Flávio Bolsonaro pede monitoramento internacional e pressão diplomática por eleições justas no Brasil

O senador Flávio Bolsonaro (PL-RJ), pré-candidato à Presidência da República nas eleições de 2026, fez um apelo explícito por monitoramento internacional e pressão diplomática sobre o processo eleitoral brasileiro. O discurso ocorreu neste sábado (28), durante a Conferência de Ação Política Conservadora (CPAC), principal evento da direita conservadora dos Estados Unidos, realizado no Texas. Dirigindo-se a uma plateia alinhada ao movimento trumpista, o parlamentar pediu que governos e instituições do “mundo livre” acompanhem de perto as eleições de outubro, com ênfase na observação da liberdade de expressão nas redes sociais.
Em tom direto, Flávio Bolsonaro solicitou que os Estados Unidos e outros países “observem as eleições do Brasil com enorme atenção, entendam o nosso processo, monitorem a liberdade de expressão do nosso povo e apliquem pressão diplomática para que nossas instituições funcionem adequadamente”. Ele defendeu que essa atuação internacional garanta eleições “livres e justas”, ancoradas em valores democráticos de origem americana. O senador deixou claro, no entanto, que rejeita qualquer forma de interferência direta no pleito, distinguindo o pedido de supostas ações externas ocorridas em ciclos eleitorais anteriores.
O discurso, proferido em inglês e com duração de cerca de 15 minutos, marcou a apresentação de Flávio Bolsonaro como “Bolsonaro 2.0”. Ele posicionou sua eventual candidatura como continuidade aprimorada do projeto político do pai, o ex-presidente Jair Bolsonaro, e criticou duramente o governo do presidente Luiz Inácio Lula da Silva. Segundo o senador, o atual mandatário adota uma postura antiamericana, alinhando o Brasil a interesses contrários aos dos Estados Unidos na América Latina.

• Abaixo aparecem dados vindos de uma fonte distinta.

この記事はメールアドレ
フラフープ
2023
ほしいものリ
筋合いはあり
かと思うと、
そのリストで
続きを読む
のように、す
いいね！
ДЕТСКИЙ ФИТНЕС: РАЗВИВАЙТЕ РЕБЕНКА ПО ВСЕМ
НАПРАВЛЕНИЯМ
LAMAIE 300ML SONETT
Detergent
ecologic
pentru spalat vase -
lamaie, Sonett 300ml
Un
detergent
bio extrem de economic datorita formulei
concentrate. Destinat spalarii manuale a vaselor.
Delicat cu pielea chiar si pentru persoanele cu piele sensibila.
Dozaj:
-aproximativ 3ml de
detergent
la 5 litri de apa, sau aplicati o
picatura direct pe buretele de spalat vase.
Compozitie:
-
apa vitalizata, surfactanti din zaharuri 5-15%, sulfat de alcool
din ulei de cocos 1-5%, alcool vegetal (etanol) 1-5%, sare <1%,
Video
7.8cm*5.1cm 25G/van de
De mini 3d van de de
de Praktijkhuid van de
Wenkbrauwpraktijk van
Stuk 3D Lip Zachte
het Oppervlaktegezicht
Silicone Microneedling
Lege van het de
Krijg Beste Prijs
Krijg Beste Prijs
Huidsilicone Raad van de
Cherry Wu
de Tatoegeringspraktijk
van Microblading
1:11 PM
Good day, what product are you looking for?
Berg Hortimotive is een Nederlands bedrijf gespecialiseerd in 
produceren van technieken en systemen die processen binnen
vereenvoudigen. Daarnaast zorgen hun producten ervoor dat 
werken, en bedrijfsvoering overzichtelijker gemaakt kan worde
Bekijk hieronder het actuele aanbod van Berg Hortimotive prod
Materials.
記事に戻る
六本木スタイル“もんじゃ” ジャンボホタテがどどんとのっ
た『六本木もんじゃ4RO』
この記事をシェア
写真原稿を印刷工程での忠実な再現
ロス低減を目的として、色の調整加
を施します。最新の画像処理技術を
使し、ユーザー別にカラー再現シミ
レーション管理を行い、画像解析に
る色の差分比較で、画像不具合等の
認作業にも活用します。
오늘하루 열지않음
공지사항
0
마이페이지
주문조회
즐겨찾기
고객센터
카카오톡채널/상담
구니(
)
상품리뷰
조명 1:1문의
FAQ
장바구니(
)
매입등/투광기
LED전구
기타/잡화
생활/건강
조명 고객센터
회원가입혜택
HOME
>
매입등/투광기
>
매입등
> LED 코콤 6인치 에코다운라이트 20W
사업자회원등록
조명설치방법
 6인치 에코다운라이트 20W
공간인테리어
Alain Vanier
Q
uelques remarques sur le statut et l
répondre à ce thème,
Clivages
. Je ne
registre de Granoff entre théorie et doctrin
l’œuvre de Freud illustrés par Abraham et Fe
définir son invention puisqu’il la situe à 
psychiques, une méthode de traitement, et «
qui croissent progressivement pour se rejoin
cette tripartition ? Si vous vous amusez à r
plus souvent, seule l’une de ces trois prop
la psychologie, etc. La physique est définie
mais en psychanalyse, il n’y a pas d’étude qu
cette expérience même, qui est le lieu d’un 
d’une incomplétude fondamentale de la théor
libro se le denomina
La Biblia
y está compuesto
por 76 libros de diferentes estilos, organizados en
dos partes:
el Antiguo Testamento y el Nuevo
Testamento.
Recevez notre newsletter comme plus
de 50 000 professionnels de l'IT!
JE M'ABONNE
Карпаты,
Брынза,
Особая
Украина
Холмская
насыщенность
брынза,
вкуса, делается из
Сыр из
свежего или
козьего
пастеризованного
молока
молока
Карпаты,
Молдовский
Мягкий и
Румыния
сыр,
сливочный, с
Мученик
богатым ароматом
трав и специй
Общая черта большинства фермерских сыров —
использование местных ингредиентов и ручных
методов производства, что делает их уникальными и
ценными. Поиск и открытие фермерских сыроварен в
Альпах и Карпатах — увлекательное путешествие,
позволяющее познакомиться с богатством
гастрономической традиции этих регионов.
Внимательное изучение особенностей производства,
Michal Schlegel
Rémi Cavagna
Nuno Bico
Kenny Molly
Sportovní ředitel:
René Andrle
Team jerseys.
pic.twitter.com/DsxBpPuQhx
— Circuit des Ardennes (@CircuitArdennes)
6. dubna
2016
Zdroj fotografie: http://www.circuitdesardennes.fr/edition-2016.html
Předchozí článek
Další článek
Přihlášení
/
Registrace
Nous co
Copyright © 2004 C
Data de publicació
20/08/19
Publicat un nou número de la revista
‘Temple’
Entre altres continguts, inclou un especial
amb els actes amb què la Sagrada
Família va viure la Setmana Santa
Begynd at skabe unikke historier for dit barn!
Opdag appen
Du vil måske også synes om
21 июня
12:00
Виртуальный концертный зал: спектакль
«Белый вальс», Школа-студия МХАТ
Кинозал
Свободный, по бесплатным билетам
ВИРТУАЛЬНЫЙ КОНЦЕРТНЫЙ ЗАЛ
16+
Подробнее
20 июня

Flávio Bolsonaro acusou a administração anterior de Joe Biden de ter interferido nas eleições de 2022 para favorecer Lula, citando supostos recursos direcionados por agências americanas. Ao mesmo tempo, ele rechaçou qualquer interferência semelhante em 2026, argumentando que o que busca é apenas vigilância e pressão institucional para preservar a transparência. O apelo surge em um contexto de persistentes questionamentos, por parte de setores da oposição, sobre a confiabilidade das urnas eletrônicas e o funcionamento do Tribunal Superior Eleitoral.
Além da questão eleitoral, o senador destacou a relevância estratégica do Brasil para a segurança global. Ele enfatizou o potencial do país como fornecedor de minerais críticos, capaz de reduzir a dependência americana da China, e defendeu uma parceria mais estreita entre Brasília e Washington baseada em valores conservadores. Flávio também atacou o que classificou como “agenda woke” e “ambientalista radical”, prometendo combatê-las caso eleito.
O pré-candidato do PL afirmou que, se houver plena liberdade de expressão e contagem correta dos votos, a vontade popular o levará à vitória. Ele comparou as dificuldades enfrentadas pelo pai às de Donald Trump, apresentando ambos como vítimas de perseguição política. O discurso reforçou o alinhamento do bolsonarismo com a direita internacional, transformando o pleito brasileiro em uma questão de interesse para o “mundo livre”.
A fala de Flávio Bolsonaro na CPAC coloca as eleições de 2026 no centro de um debate geopolítico mais amplo, sinalizando que o Brasil pode se tornar um palco de disputas entre visões conservadoras e progressistas globais. O evento, que reúne lideranças republicanas americanas, serviu de plataforma para o senador projetar uma imagem de estadista alinhado a Washington, ao mesmo tempo em que mantém acesa a narrativa de desconfiança em relação ao sistema eleitoral doméstico.